I Lost My Love in Baghdad by Michael Hastings

I Lost My Love in Baghdad by Michael Hastings

Author:Michael Hastings
Language: eng
Format: epub
Publisher: Simon and Schuster
Published: 2008-05-26T16:00:00+00:00


CHAPTER13

August 2006

BAGHDAD

Baghdad life is no longer new to me, it is just the routine. Wake up in the morning, feel your bed shake slightly, hear the windows rattle, a boom in the distance. Did I dream it? Close your eyes, back to sleep. The house shakes again. No, that’s a car bomb. It’s 8:15A.M. , I don’t need to get up for another half hour.

Munib brings an omelet and toast with a glass of unidentifiable juice and Happy Cow cheese wrapped in colorful tinfoil.

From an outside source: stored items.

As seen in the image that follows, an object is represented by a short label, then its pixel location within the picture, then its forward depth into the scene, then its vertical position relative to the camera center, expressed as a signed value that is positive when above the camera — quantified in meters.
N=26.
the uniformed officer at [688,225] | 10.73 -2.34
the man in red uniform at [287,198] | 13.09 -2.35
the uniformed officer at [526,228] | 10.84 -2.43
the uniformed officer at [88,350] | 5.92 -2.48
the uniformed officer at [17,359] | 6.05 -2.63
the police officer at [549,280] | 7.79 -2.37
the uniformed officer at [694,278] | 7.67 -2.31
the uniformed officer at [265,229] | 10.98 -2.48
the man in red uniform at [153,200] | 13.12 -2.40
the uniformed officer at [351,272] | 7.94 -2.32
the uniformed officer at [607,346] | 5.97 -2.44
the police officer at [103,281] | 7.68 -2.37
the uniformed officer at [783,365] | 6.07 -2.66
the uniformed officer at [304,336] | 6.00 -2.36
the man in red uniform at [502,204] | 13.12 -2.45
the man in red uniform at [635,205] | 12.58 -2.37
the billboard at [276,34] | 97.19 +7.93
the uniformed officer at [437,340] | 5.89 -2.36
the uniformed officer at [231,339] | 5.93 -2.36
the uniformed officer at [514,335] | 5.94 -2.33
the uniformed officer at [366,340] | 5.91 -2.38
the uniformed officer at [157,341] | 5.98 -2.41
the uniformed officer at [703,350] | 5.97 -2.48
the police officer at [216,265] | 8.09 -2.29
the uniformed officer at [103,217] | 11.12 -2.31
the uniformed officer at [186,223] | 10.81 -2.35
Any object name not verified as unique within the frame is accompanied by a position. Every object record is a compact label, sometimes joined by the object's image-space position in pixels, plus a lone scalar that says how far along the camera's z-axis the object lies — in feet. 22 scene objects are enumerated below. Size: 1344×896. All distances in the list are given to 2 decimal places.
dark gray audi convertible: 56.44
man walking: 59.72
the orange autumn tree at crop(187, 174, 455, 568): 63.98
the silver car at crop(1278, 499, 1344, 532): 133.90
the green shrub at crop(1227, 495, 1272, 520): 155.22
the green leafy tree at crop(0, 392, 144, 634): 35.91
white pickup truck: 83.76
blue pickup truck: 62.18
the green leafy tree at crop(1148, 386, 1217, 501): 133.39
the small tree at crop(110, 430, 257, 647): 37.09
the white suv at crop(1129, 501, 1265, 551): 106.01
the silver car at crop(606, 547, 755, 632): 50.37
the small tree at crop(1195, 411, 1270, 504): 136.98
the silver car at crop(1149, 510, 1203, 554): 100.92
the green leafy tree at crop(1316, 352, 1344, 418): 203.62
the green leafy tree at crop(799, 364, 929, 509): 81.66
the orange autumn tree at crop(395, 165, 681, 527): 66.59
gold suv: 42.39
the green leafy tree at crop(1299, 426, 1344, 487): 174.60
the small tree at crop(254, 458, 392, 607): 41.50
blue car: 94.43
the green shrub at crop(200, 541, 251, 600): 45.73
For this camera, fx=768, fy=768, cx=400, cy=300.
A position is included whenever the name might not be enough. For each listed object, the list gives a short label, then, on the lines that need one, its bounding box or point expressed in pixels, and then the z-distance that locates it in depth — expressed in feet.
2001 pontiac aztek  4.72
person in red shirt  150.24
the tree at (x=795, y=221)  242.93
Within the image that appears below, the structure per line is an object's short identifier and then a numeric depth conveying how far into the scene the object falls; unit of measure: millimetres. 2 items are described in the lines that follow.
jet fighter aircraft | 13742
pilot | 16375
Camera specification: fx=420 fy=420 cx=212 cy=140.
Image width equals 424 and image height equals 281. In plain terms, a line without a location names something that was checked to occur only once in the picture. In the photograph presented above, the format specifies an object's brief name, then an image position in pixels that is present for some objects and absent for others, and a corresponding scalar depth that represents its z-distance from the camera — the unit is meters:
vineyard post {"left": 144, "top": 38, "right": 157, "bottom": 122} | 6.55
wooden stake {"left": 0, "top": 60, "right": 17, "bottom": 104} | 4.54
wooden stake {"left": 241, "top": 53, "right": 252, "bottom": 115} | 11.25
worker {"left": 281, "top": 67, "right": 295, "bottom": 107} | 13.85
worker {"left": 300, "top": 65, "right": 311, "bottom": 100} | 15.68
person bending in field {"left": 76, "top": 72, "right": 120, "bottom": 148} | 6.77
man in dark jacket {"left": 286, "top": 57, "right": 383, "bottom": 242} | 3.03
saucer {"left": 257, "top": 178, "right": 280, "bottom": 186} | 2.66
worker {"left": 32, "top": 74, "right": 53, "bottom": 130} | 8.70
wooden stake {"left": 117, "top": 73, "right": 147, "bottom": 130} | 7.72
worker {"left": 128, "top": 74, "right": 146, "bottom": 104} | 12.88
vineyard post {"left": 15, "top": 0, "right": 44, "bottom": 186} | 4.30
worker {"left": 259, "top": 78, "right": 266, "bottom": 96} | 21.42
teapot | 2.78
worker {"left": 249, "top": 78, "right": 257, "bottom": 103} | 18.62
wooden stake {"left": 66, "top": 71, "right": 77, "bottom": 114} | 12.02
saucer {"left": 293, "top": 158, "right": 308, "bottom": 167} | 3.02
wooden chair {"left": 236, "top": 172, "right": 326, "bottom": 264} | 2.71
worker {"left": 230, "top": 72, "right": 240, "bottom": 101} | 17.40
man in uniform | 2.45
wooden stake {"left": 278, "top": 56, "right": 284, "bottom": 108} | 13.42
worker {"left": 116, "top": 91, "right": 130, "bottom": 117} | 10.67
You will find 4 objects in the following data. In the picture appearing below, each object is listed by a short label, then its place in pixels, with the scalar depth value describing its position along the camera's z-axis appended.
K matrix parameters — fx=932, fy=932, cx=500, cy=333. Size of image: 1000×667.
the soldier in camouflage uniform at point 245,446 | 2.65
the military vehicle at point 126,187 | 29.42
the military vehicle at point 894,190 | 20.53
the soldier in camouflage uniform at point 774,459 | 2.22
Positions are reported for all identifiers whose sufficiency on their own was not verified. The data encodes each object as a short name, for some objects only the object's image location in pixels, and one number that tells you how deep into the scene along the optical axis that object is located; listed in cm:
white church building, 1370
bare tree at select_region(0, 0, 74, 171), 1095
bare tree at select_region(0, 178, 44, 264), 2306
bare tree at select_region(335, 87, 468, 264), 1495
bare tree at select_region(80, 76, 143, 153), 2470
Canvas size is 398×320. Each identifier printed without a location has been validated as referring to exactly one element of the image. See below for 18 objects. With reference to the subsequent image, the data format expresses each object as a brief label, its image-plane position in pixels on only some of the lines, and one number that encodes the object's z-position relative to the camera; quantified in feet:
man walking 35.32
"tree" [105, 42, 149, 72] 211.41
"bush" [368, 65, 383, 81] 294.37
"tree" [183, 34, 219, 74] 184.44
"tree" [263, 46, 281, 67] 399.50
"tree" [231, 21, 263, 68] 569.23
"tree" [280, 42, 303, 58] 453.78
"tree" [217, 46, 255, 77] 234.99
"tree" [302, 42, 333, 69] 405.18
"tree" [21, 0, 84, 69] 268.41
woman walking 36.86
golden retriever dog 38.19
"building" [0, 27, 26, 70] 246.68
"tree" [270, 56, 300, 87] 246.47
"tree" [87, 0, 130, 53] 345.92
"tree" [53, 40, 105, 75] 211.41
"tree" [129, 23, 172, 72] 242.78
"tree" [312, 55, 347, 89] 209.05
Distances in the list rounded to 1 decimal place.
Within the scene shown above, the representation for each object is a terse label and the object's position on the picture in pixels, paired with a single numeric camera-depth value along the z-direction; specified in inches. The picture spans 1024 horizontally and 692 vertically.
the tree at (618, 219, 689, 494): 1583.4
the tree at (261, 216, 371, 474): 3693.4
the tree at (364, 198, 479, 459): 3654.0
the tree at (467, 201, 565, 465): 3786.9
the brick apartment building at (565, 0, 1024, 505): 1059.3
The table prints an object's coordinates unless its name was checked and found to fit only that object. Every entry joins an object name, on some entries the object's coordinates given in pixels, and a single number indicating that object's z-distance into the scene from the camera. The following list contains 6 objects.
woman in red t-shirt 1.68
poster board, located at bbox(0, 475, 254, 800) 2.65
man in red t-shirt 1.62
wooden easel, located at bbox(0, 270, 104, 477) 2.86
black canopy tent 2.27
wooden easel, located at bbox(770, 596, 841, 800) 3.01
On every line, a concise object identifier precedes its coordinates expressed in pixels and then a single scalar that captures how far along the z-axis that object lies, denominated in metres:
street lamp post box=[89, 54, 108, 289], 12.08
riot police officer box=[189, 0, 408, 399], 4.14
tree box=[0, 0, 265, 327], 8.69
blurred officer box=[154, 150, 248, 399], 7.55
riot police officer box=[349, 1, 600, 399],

“Boom cars this morning,” he says. “Boom car” is his translation for car bomb.

Scott, whose room is on the second floor, comes downstairs.

“Did you hear the explosion this morning?” I ask, sipping coffee.

“Yeah, it was a big one.”

“Woke me up, that’s for sure. Beats any alarm clock.”

We hear machine-gun fire, probably from one of the ranges set up nearby to train the Iraqi security forces.

I take a shower. There is a bare lightbulb and a red-tiled floor, damp though it’s over 115 degrees outside. The mirror is cracked. The toothpaste is some local brand—Sino—and it feels like it burns away the enamel; the tap water is dirty so you swig and spit from the two-liter plastic bottle and the bottle top tastes like stale toothpaste, left over from last night when you brushed your teeth before going to bed. The shower water is either hot or burning hot; steam fills the room; the shower curtain won’t close properly and the water splashes out on the floor; a cockroach runs out of the drain and I step on it with my flip-flops—exterminate the brutes. There is surprisingly decent water pressure, all other things considered. It’s not an exaggeration to say that even after your hair dries and your Gillette Arctic Fresh deodorant is on you still don’t feel clean.

I put on what I wear around the house: baggy brown cargo shorts and a white T-shirt, keeping my flip-flops on.

It’s 9:30A.M. I talk to Scott about reporting, or we talk about sleep.

“Did you sleep well last night?”

“Mosquitoes again. They ate me alive. I had to sleep in my hoodie with the hood up and at 4A.M. I decided to fuck it and turn the light on and hunt the bastard down.”

Mosquitoes always find their way inside the house, like we’re living in a swamp and not the desert. The only explanation I can figure is that we are in walking distance of the Tigris River. Various other insects live in the house and faded green lizards sneak in through gaps and crawl up the walls to hide in plain view on the ceiling. At night, bats whip through the darkness.

Mosquitoes, lizards, bats. Extreme heat in the summer, air on your face like a blow-dryer switched to high. Noisy ceiling fans, dust everywhere, nasal-clogging sandstorms. Bad food washed down with unidentifiable juice. Boom cars. More people blowing themselves up in Iraq than at any other point in modern history. Baghdad is the deadliest city on earth.

What is it that Ranya, our fixer in Amman, said? She said she can’t stand Iraqis.